**Deine Aufgabe:**
Schreibe die Zeilen ab der Zeile mit „text 36. Socialinio“ bis einschließlich der Zeile mit „252, 1181, 277]“ Zeichen für Zeichen ab.

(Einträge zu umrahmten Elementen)
-- -- --
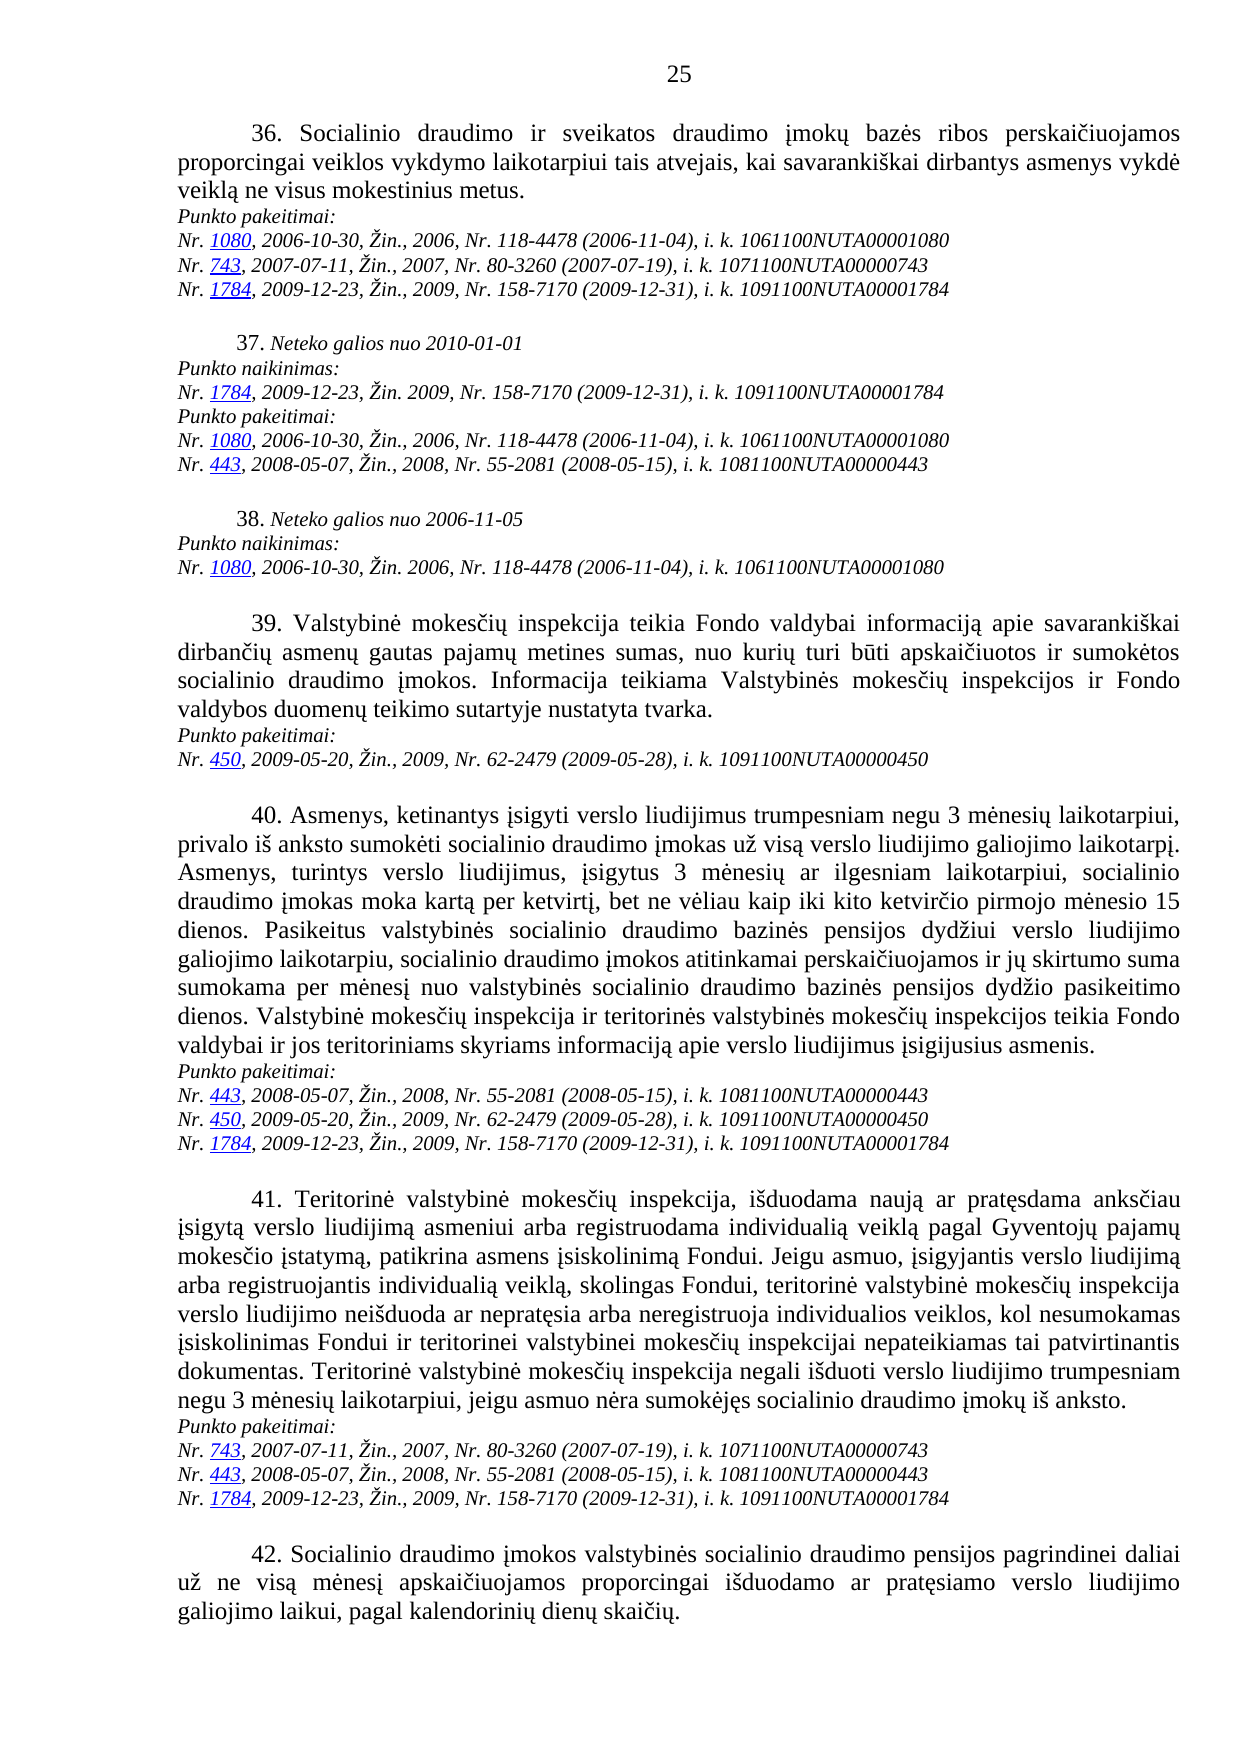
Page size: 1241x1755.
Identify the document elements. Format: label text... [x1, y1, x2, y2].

text 36. Socialinio draudimo ir sveikatos draudimo įmokų bazės ribos perskaičiuojamos proporcingai veiklos vykdymo laikotarpiui tais atvejais, kai savarankiškai dirbantys asmenys vykdė veiklą ne visus mokestinius metus. [177, 118, 1181, 204]
text Punkto pakeitimai: [177, 1414, 1181, 1438]
text Nr. 1784, 2009-12-23, Žin. 2009, Nr. 158-7170 (2009-12-31), i. k. 1091100NUTA00001784 [177, 380, 1181, 404]
text Nr. 1784, 2009-12-23, Žin., 2009, Nr. 158-7170 (2009-12-31), i. k. 1091100NUTA00001784 [177, 277, 1181, 301]
text 38. Neteko galios nuo 2006-11-05 [177, 505, 1181, 531]
text Punkto pakeitimai: [177, 404, 1181, 428]
text Nr. 743, 2007-07-11, Žin., 2007, Nr. 80-3260 (2007-07-19), i. k. 1071100NUTA00000743 [177, 252, 1181, 277]
text Punkto pakeitimai: [177, 204, 1181, 228]
text Nr. 450, 2009-05-20, Žin., 2009, Nr. 62-2479 (2009-05-28), i. k. 1091100NUTA00000450 [177, 747, 1181, 771]
text Punkto naikinimas: [177, 356, 1181, 380]
text Nr. 443, 2008-05-07, Žin., 2008, Nr. 55-2081 (2008-05-15), i. k. 1081100NUTA00000443 [177, 1083, 1181, 1107]
text Nr. 1784, 2009-12-23, Žin., 2009, Nr. 158-7170 (2009-12-31), i. k. 1091100NUTA00001784 [177, 1486, 1181, 1510]
text Nr. 743, 2007-07-11, Žin., 2007, Nr. 80-3260 (2007-07-19), i. k. 1071100NUTA00000743 [177, 1438, 1181, 1462]
text 40. Asmenys, ketinantys įsigyti verslo liudijimus trumpesniam negu 3 mėnesių laikotarpiui, privalo iš anksto sumokėti socialinio draudimo įmokas už visą verslo liudijimo galiojimo laikotarpį. Asmenys, turintys verslo liudijimus, įsigytus 3 mėnesių ar ilgesniam laikotarpiui, socialinio draudimo įmokas moka kartą per ketvirtį, bet ne vėliau kaip iki kito ketvirčio pirmojo mėnesio 15 dienos. Pasikeitus valstybinės socialinio draudimo bazinės pensijos dydžiui verslo liudijimo galiojimo laikotarpiu, socialinio draudimo įmokos atitinkamai perskaičiuojamos ir jų skirtumo suma sumokama per mėnesį nuo valstybinės socialinio draudimo bazinės pensijos dydžio pasikeitimo dienos. Valstybinė mokesčių inspekcija ir teritorinės valstybinės mokesčių inspekcijos teikia Fondo valdybai ir jos teritoriniams skyriams informaciją apie verslo liudijimus įsigijusius asmenis. [177, 800, 1181, 1059]
text 39. Valstybinė mokesčių inspekcija teikia Fondo valdybai informaciją apie savarankiškai dirbančių asmenų gautas pajamų metines sumas, nuo kurių turi būti apskaičiuotos ir sumokėtos socialinio draudimo įmokos. Informacija teikiama Valstybinės mokesčių inspekcijos ir Fondo valdybos duomenų teikimo sutartyje nustatyta tvarka. [177, 608, 1181, 723]
text 42. Socialinio draudimo įmokos valstybinės socialinio draudimo pensijos pagrindinei daliai už ne visą mėnesį apskaičiuojamos proporcingai išduodamo ar pratęsiamo verslo liudijimo galiojimo laikui, pagal kalendorinių dienų skaičių. [177, 1539, 1181, 1625]
text Nr. 443, 2008-05-07, Žin., 2008, Nr. 55-2081 (2008-05-15), i. k. 1081100NUTA00000443 [177, 452, 1181, 476]
text Punkto naikinimas: [177, 531, 1181, 555]
text 37. Neteko galios nuo 2010-01-01 [177, 329, 1181, 356]
text Nr. 443, 2008-05-07, Žin., 2008, Nr. 55-2081 (2008-05-15), i. k. 1081100NUTA00000443 [177, 1462, 1181, 1486]
text 41. Teritorinė valstybinė mokesčių inspekcija, išduodama naują ar pratęsdama anksčiau įsigytą verslo liudijimą asmeniui arba registruodama individualią veiklą pagal Gyventojų pajamų mokesčio įstatymą, patikrina asmens įsiskolinimą Fondui. Jeigu asmuo, įsigyjantis verslo liudijimą arba registruojantis individualią veiklą, skolingas Fondui, teritorinė valstybinė mokesčių inspekcija verslo liudijimo neišduoda ar nepratęsia arba neregistruoja individualios veiklos, kol nesumokamas įsiskolinimas Fondui ir teritorinei valstybinei mokesčių inspekcijai nepateikiamas tai patvirtinantis dokumentas. Teritorinė valstybinė mokesčių inspekcija negali išduoti verslo liudijimo trumpesniam negu 3 mėnesių laikotarpiui, jeigu asmuo nėra sumokėjęs socialinio draudimo įmokų iš anksto. [177, 1184, 1181, 1414]
text Punkto pakeitimai: [177, 1059, 1181, 1083]
text Nr. 450, 2009-05-20, Žin., 2009, Nr. 62-2479 (2009-05-28), i. k. 1091100NUTA00000450 [177, 1107, 1181, 1131]
text Punkto pakeitimai: [177, 723, 1181, 747]
text Nr. 1080, 2006-10-30, Žin. 2006, Nr. 118-4478 (2006-11-04), i. k. 1061100NUTA00001080 [177, 555, 1181, 579]
text Nr. 1784, 2009-12-23, Žin., 2009, Nr. 158-7170 (2009-12-31), i. k. 1091100NUTA00001784 [177, 1131, 1181, 1155]
text Nr. 1080, 2006-10-30, Žin., 2006, Nr. 118-4478 (2006-11-04), i. k. 1061100NUTA00001080 [177, 428, 1181, 452]
text Nr. 1080, 2006-10-30, Žin., 2006, Nr. 118-4478 (2006-11-04), i. k. 1061100NUTA00001080 [177, 228, 1181, 252]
-- -- --
**Lösung:**
text 36. Socialinio draudimo ir sveikatos draudimo įmokų bazės ribos perskaičiuojamos proporcingai veiklos vykdymo laikotarpiui tais atvejais, kai savarankiškai dirbantys asmenys vykdė veiklą ne visus mokestinius metus. [177, 118, 1181, 204]
text Punkto pakeitimai: [177, 1414, 1181, 1438]
text Nr. 1784, 2009-12-23, Žin. 2009, Nr. 158-7170 (2009-12-31), i. k. 1091100NUTA00001784 [177, 380, 1181, 404]
text Nr. 1784, 2009-12-23, Žin., 2009, Nr. 158-7170 (2009-12-31), i. k. 1091100NUTA00001784 [177, 277, 1181, 301]
text 38. Neteko galios nuo 2006-11-05 [177, 505, 1181, 531]
text Punkto pakeitimai: [177, 404, 1181, 428]
text Nr. 743, 2007-07-11, Žin., 2007, Nr. 80-3260 (2007-07-19), i. k. 1071100NUTA00000743 [177, 252, 1181, 277]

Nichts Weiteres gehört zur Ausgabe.